Иван Иванович Егорычев, энергичный, сухощавый невысокий, востроносенький, быстроглазый, — вылитый Суворов — внимательно отсматривал программу «молодежки». На экране морщили бровки и лобики подростки: изображали глубокомыслие и знание жизни. Бодрая ведущая — а lа пионервожатая — весело пытала юную аудиторию о смысле бытия. В общем, все выглядело как всегда — пристойно и фальшиво. Егорычев молча указал Ларисе на стул и еще с полминуты понаблюдал за игрой в правду. Потом отключил монитор и развернулся лицом к вошедшей.
— Нравится?
— Нет, — честно призналась она.
— Да, халтурят, черти. А ведь могут и хорошие: передачи делать, умные. — Он подергал мочку уха. — Ну да у них там сейчас неплохой народ подбирается Думаю, они себя еще покажут. Да и нам надо просыпаться. А то больно что-то все сытые да довольные ходят. Что ты стоишь? Присаживайся, в ногах правды нет.
Она молча опустилась на стул.
— Почему молчаливая такая? Язык за завтраком проглотила?
— Слушать — не говорить, Иван Иванович Вы же сами советовали присматриваться.
— И ко мне? — весело изумился Егорычев.
— И к вам, — улыбнулась Лариса.
— Молодец! Исполнительная, — развеселился главный. — Ну что, созрела для работы?
— Перезрела.
— Это хорошо. — Он посерьезнел. — Собирайся в командировку. В Ленинград поедешь.
— Завтра?! — обрадовалась перезревшая.
Егорычев рассмеялся:
— Куй железо, пока горячо?
— Работать очень хочется, честное слово, — призналась она.
— И это прекрасно? Не переживай. Спокойную жизнь не обещаю, но ломовой загрузкой обеспечу. Слово даю.
— Ловлю на слове, Иван Иванович. Не обманите.
— Обманывать не привык, обманываться не хочу. И на старости лет меняться не собираюсь. — Он внимательно посмотрел на нового редактора. — Открывай блокнот, записывай.
И главный четко обозначил цель, время и условия предстоящей командировки. Егорычев знал, что для нес — это первая съемка и первая проба своих возможностей, а потому рассказывал обо всем подробно и обстоятельно. Выезжает их группа через три дня. Директор, Миша Васильев, уже заказал гостиницу, билеты и все прочее. Техника заказана тоже. А вообще все это детали, редактор заниматься этим не должен. И говорит главред о них только потому, что эти детали есть азы работы, и не знать их стыдно, даже новичку.
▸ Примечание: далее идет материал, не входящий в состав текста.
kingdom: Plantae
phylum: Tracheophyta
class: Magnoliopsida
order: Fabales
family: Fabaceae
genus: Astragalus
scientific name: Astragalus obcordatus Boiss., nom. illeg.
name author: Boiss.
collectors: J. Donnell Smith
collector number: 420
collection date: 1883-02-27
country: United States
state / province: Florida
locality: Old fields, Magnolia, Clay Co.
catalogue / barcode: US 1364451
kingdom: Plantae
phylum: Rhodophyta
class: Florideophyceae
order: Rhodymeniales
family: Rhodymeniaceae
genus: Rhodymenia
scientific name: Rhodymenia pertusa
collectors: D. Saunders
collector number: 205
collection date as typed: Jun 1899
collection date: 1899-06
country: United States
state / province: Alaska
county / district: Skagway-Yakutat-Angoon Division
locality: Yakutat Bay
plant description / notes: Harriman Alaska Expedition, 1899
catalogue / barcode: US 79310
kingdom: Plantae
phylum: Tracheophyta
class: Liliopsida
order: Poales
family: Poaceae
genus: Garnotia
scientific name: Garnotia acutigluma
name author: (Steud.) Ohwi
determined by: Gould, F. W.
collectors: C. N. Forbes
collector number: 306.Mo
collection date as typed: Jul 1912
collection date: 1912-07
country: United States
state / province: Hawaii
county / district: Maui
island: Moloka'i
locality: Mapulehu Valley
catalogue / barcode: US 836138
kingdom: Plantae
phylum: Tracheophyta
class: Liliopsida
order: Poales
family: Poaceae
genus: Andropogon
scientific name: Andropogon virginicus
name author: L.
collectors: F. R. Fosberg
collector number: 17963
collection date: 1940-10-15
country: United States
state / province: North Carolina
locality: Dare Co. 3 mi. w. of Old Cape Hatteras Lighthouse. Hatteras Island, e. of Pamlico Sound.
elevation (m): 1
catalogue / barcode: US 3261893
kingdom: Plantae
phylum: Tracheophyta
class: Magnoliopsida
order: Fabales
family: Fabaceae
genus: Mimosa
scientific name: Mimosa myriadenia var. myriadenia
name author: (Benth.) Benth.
— Это ж как «Отче наш» в царской России. Знаешь «Отче наш»? — внезапно спросил он.
— Нет, — растерялась Лариса.
— И правильно, — усмехнулся Егорычев, — мы живем в советские времена. Атеисты. — Он опять подергал мочку уха, советовался с ней, что ли? Быть или не быть редактору Неведовой? — Трудно только впервые, Лара. Как говорится, лиха беда начало. Ио я уверен, во второй раз ты уже ни к кому с расспросами приставать не будешь. Народ здесь учить новичков не любит, думаю, заметила уже. Так что, сама образовывайся. В принципе ничего страшного нет. Продумай вопросы интервью, основную линию и цель, ради чего будешь все это делать и почему зритель должен тратить на твою передачу целых двадцать минут своего кровного времени. Продумай чем и как его заинтересовать. Автора не будет — соображай сама. Бабулька, которую будете снимать, конечно, и сама по себе подарок: в семьдесят пять лет начала рисовать, да так, что на аукционах ее картинки нарасхват. Но и ты не должна оказаться в луже. Раскрой эту юную художницу таким манером, чтобы все рты пооткрывали: вот мол какие чудеса бродят по земле русской. У меня все. Вопросы есть?
— Да. Кто режиссер?
Егорычев откинулся на спинку стула.
— Наверное, меня сочтут сумасшедшим: двух неоперившихся птенцов из гнезда вынимаю и на одну ветку сажаю. Но, как говорят французы, кто ничем не рискует, тот ничего не имеет. Справитесь, сработаетесь — вместе потом горы своротите. Будет тебе режиссер, новенький, как и ты, необстрелянный. Но юнец только телевизионный. На самом деле — очень толковый и талантливый парень. С главрежем не сработался в театре, пусть попробует сработаться с главредом на телевидении, то есть со мной, — уточнил Егорычев и хитро прищурился: — Не боишься с неопытным начинать?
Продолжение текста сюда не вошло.